===== Partie texte =====

CANNES 2025 Quinzaine des Cinéastes
Thomas Ngijol • Réalisateur de Indomptables
“Mon désir, c'était d'être dans la vie, au cœur de la société camerounaise”
par Veronica Orciari
- CANNES 2025 : L'acteur-réalisateur nous parle de la manière dont il a combiné ses racines camerounaises avec le cinéma de genre pour livrer un polar intime qui mêle enquête, famille et musique

Porté par l’instinct, la sincérité et le cœur, Indomptables [+lire aussi :
critique
interview : Thomas Ngijol
fiche film] s’inspire du documentaire Un crime à Abidjan de Mosco Boucault (1999). Né à Paris, l’acteur-réalisateur Thomas Ngijol, qui joue également dans le film, est d’origine camerounaise et l’action du film présenté à la Quinzaine des Cinéastes du 78e Festival de Cannes, se déroule donc au Cameroun.
Cineuropa : Pourriez-vous expliquer la genèse du film ? Le passage de la Côte d’Ivoire (où s'ancrait le documentaire originel) au Cameroun a-t-il été motivé uniquement par des raisons personnelles ?
Thomas Ngijol : J’avais besoin de raconter cette histoire, parce qu’elle faisait partie de moi. C’était lié à beaucoup de choses : mon rapport à la communication, à la transmission, à l’héritage culturel. Il y avait une foule de sujets que je me sentais le besoin d’aborder, parce que je les avais déjà effleurés dans mon spectacle de stand-up, mais à travers le prisme de mes enfants. Cette fois, j’avais envie de régler certaines choses pour moi. Alors je me suis reconnecté à l’enfant que j’étais face à mes parents et j’ai eu envie de mêler ça à un récit de type polar, parce que ce genre permet d’installer une tension forte, et de croiser cette dimension intime avec une intrigue plus structurée. Il n'y avait pas d'autre choix que d'aller au Cameroun, et surtout de faire un film 100 % africain, parce que si je l'avais fait en France, comme je suis lié à l'immigration, on aurait été dans d'autres problématiques, et je ne voulais pas tout ça. Je voulais un sujet qui soit universel, qui soit compris par tout le monde. Je ne voulais pas qu'un autre sujet s'immisce qui ne soit pas le sujet du film.
Dans Indomptables, vous avez une nouvelle fois assuré à la fois la réalisation et l’interprétation. Quelles leçons tirées de vos expériences passées avez-vous apportées sur ce tournage, et qu’avez-vous appris de nouveau pendant ce tournage ?

===== Lignes de données =====

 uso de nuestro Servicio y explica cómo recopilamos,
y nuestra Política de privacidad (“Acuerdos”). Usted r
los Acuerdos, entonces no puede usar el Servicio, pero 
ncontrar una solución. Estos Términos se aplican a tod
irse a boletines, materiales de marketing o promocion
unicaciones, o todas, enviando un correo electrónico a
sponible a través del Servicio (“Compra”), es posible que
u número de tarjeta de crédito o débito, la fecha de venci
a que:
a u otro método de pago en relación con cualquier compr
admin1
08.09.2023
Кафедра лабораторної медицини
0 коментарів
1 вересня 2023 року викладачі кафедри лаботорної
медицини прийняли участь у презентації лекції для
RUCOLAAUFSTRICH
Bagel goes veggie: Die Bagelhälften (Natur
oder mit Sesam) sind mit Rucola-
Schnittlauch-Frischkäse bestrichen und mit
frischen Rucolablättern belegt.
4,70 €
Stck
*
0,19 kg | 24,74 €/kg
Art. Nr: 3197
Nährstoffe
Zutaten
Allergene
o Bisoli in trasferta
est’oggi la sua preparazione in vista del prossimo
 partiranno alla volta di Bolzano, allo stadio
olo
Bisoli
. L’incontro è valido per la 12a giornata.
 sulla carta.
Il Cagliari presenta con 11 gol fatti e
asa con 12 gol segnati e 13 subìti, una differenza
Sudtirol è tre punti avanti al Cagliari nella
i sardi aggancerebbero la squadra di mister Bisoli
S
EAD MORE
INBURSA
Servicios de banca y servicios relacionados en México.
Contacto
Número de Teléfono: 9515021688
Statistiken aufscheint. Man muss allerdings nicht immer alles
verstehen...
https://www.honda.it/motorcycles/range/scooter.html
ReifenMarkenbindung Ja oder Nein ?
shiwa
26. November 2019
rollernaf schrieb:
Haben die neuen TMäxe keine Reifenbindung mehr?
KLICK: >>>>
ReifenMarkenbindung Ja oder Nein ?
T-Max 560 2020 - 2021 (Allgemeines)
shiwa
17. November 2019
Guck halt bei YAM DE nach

=====
===== Lignes de données =====

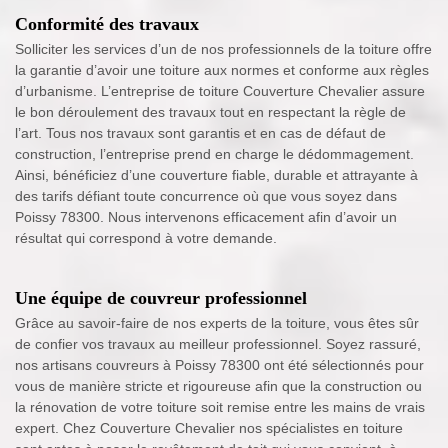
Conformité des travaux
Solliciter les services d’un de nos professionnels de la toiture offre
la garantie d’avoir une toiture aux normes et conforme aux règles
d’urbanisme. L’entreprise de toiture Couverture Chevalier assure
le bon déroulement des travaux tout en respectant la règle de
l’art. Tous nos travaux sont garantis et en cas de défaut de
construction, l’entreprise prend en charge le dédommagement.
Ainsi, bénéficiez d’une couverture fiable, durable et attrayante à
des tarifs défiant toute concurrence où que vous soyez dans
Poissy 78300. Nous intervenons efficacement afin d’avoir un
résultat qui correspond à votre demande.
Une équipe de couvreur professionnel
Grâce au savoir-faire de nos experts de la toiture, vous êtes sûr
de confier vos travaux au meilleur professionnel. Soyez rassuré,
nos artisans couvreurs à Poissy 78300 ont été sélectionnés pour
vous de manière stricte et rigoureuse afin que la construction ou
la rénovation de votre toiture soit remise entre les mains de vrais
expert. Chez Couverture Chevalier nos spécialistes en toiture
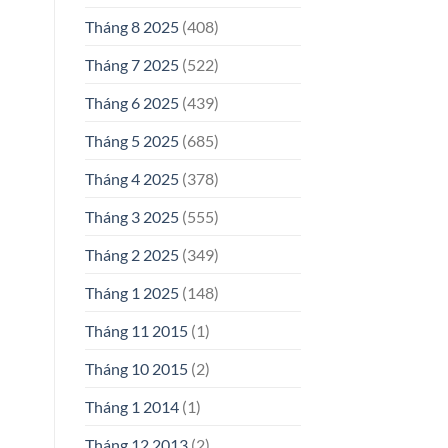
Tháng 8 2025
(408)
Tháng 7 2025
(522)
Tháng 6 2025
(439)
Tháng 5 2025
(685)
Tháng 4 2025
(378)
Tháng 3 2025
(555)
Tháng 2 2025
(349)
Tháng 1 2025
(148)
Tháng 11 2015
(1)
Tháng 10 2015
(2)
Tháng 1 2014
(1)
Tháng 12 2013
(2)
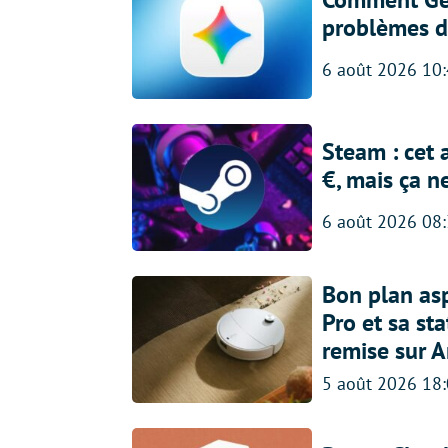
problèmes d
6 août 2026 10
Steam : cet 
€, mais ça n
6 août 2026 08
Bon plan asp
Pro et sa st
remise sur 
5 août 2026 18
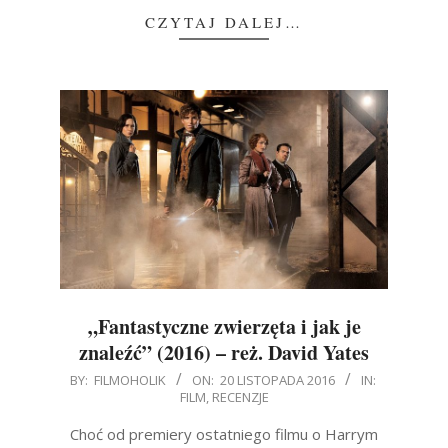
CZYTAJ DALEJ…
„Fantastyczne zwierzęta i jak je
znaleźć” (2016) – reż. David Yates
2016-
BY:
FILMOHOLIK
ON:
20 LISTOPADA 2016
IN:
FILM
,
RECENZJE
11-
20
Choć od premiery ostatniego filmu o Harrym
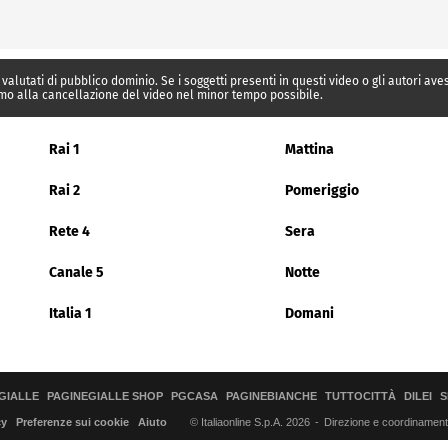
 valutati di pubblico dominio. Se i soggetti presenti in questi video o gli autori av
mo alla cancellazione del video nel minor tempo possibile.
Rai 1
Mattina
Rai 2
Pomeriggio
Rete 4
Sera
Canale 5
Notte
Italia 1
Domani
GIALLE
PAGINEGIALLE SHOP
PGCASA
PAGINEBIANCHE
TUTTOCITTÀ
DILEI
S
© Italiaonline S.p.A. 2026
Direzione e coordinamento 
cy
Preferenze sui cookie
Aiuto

=====
===== Lignes de données =====

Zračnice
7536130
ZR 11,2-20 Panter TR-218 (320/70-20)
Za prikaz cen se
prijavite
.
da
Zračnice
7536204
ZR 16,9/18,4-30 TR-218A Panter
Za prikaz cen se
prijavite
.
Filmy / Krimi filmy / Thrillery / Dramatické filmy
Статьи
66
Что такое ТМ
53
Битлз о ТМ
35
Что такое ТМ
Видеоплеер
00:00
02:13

=====

Consignes:
a – D'après l'entretien, de quel documentaire s'inspire le film Indomptables ?
b – Recopiez à l'identique les lignes de données, en commençant par celle qui contient « uso de nuestro » et en terminant par celle qui contient « 1 вересня 2023 », ces deux lignes comprises.

Solutions par tâche:
a – Il s'inspire du documentaire Un crime à Abidjan de Mosco Boucault (1999).

b –
 uso de nuestro Servicio y explica cómo recopilamos,
y nuestra Política de privacidad (“Acuerdos”). Usted r
los Acuerdos, entonces no puede usar el Servicio, pero 
ncontrar una solución. Estos Términos se aplican a tod
irse a boletines, materiales de marketing o promocion
unicaciones, o todas, enviando un correo electrónico a
sponible a través del Servicio (“Compra”), es posible que
u número de tarjeta de crédito o débito, la fecha de venci
a que:
a u otro método de pago en relación con cualquier compr
admin1
08.09.2023
Кафедра лабораторної медицини
0 коментарів
1 вересня 2023 року викладачі кафедри лаботорної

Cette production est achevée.